Bonne fête aux Romuald

Aujourd’hui à la une

Les évènements notables

1953 – Exécution du couple Rosenberg accusé d’espionnage au profit de l’URSS

Julius et Ethel Rosenberg sont exécutés aux États-Unis pour avoir transmis des secrets atomiques à l’Union soviétique.

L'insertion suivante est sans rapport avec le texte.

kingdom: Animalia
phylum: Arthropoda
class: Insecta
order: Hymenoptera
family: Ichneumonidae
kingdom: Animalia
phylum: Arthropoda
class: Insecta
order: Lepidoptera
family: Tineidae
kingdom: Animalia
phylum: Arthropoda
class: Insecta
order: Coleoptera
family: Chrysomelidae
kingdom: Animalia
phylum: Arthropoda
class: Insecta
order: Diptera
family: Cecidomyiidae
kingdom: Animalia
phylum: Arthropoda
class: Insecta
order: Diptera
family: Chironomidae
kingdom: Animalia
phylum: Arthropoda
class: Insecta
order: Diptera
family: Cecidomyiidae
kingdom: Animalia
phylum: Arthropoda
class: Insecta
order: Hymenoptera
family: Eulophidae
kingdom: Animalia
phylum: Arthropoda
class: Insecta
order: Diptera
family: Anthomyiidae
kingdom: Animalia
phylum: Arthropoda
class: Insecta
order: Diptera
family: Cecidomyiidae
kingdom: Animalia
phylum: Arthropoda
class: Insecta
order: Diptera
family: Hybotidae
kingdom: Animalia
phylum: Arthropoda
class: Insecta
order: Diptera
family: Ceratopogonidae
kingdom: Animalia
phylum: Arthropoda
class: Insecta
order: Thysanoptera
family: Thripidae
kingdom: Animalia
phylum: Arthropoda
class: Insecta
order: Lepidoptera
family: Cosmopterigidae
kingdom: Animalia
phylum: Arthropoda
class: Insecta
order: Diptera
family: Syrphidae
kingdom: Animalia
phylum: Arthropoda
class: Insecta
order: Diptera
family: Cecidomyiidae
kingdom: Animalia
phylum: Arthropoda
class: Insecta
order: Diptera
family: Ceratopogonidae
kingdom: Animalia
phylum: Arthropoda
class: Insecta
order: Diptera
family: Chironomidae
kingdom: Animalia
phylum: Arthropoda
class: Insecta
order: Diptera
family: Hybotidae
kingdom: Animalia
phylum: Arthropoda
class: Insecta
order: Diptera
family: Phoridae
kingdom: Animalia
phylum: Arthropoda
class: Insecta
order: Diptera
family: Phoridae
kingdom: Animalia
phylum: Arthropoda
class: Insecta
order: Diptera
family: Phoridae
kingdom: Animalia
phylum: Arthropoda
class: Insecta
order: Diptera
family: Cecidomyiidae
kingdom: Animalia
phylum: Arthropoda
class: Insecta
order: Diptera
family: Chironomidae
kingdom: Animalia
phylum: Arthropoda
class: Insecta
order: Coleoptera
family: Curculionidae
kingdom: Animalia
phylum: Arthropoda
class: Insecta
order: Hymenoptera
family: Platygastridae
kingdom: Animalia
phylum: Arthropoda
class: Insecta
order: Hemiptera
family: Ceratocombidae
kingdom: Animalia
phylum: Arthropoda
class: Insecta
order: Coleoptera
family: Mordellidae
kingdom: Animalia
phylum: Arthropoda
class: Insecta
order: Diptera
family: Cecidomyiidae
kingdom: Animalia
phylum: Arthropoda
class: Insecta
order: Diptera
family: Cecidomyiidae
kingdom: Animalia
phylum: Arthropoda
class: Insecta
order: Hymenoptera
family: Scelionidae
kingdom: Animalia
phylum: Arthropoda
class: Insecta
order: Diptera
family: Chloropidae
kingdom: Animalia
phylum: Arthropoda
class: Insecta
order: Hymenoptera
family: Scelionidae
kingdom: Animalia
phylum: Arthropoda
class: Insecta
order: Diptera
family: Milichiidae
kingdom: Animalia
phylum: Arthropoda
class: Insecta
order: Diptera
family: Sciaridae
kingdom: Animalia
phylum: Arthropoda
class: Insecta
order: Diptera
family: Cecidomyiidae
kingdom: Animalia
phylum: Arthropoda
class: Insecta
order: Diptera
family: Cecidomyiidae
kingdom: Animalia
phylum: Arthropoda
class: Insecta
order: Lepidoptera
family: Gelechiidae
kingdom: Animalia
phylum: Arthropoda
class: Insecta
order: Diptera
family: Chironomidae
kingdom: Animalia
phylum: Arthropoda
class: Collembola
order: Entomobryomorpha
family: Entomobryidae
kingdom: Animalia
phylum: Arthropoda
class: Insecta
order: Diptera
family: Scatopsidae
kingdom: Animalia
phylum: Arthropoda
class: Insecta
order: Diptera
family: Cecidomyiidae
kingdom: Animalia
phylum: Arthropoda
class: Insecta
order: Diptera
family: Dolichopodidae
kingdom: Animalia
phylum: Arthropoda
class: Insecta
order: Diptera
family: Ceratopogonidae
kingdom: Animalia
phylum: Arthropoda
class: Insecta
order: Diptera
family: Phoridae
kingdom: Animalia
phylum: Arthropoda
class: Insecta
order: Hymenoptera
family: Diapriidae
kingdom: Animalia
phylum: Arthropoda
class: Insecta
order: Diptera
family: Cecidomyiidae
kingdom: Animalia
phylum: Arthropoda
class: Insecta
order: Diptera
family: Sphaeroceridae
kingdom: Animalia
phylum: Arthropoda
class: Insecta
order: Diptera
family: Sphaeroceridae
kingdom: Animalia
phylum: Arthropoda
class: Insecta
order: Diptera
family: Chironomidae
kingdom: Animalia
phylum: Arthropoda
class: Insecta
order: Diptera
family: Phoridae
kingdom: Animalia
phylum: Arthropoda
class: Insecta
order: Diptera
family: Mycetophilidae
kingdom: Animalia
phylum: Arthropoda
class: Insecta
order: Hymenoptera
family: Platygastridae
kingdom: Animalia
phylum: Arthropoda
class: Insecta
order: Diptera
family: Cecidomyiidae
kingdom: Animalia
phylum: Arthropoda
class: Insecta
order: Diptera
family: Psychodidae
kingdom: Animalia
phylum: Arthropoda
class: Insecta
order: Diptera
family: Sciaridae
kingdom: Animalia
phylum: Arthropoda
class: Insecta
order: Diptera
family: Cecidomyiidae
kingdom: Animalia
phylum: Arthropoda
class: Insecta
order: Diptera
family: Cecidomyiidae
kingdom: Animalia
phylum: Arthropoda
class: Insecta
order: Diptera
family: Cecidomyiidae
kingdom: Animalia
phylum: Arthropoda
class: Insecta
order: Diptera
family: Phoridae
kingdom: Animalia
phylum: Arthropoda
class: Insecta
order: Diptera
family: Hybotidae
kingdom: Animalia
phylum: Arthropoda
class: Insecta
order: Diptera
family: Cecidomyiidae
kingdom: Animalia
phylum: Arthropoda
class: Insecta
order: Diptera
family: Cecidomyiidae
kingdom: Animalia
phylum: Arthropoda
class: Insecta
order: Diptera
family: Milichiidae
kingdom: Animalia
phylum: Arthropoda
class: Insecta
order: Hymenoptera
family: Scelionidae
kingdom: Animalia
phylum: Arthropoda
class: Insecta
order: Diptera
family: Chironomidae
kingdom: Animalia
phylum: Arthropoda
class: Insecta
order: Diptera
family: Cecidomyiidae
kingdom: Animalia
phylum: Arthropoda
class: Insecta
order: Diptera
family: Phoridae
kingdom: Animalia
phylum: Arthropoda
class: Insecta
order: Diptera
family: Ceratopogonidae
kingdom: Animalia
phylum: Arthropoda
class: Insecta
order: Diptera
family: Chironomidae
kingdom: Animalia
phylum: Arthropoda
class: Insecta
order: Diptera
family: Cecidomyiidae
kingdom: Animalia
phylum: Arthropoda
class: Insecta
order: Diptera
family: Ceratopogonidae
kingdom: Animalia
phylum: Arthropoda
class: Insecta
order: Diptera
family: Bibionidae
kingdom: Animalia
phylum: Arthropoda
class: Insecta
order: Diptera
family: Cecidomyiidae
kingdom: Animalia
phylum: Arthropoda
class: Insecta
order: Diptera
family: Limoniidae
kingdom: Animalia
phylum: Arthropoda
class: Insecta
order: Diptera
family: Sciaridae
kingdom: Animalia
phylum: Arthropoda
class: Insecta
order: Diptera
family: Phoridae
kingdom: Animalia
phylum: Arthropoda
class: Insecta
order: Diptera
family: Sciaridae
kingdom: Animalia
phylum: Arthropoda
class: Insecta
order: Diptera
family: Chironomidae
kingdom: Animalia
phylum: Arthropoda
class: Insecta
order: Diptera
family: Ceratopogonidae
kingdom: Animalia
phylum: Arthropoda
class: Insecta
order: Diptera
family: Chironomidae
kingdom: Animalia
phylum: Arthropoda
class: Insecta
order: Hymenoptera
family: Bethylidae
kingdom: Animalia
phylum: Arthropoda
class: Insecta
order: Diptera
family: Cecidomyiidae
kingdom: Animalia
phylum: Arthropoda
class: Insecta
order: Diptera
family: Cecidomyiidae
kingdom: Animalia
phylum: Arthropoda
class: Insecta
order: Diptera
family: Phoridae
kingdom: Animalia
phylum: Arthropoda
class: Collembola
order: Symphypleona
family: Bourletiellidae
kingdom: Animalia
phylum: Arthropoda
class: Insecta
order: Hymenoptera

Leur procès, controversé, symbolise les tensions extrêmes de la guerre froide et la paranoïa anticommuniste qui règne dans l’Amérique des années 1950.

1940 – Les troupes allemandes découvrent un train transportant les archives secrètes du GQG français

Alors qu’elles avancent vers Bordeaux, les forces allemandes tombent sur un train abandonné contenant les archives du Grand Quartier Général français. Cette découverte fournit à l’ennemi des informations stratégiques précieuses sur l’organisation militaire française.

1885 – La statue de la liberté reçoit un accueil triomphal de la part des américains

Le 19 juin 1885, le navire français Isère arrive dans le port de New York transportant les 214 caisses contenant les pièces démontées de la statue de la Liberté, don du peuple français au peuple américain. L’accueil est triomphal : une flotille de bateaux et des milliers de New-Yorkais saluent son arrivée. La statue, œuvre du sculpteur Frédéric Auguste Bartholdi, sera assemblée sur son socle et officiellement inaugurée le 28 octobre 1886.

1867 – Décès de Maximilien d’Autriche, empereur du Mexique

Imposé par Napoléon III comme empereur du Mexique, Maximilien est capturé par les républicains de Benito Juárez et exécuté. Son destin tragique illustre l’échec de l’expédition française au Mexique et marque la fin d’une tentative de monarchie imposée par l’Europe en Amérique latine.

1864 – Bataille navale entre sudistes et nordistes au large de Cherbourg

Le CSS Alabama, croiseur confédéré, affronte l’USS Kearsarge au large de Cherbourg. Le navire sudiste est coulé après un combat bref mais intense. Ce duel spectaculaire est l’un des rares affrontements navals de la guerre de Sécession à se dérouler en eaux européennes.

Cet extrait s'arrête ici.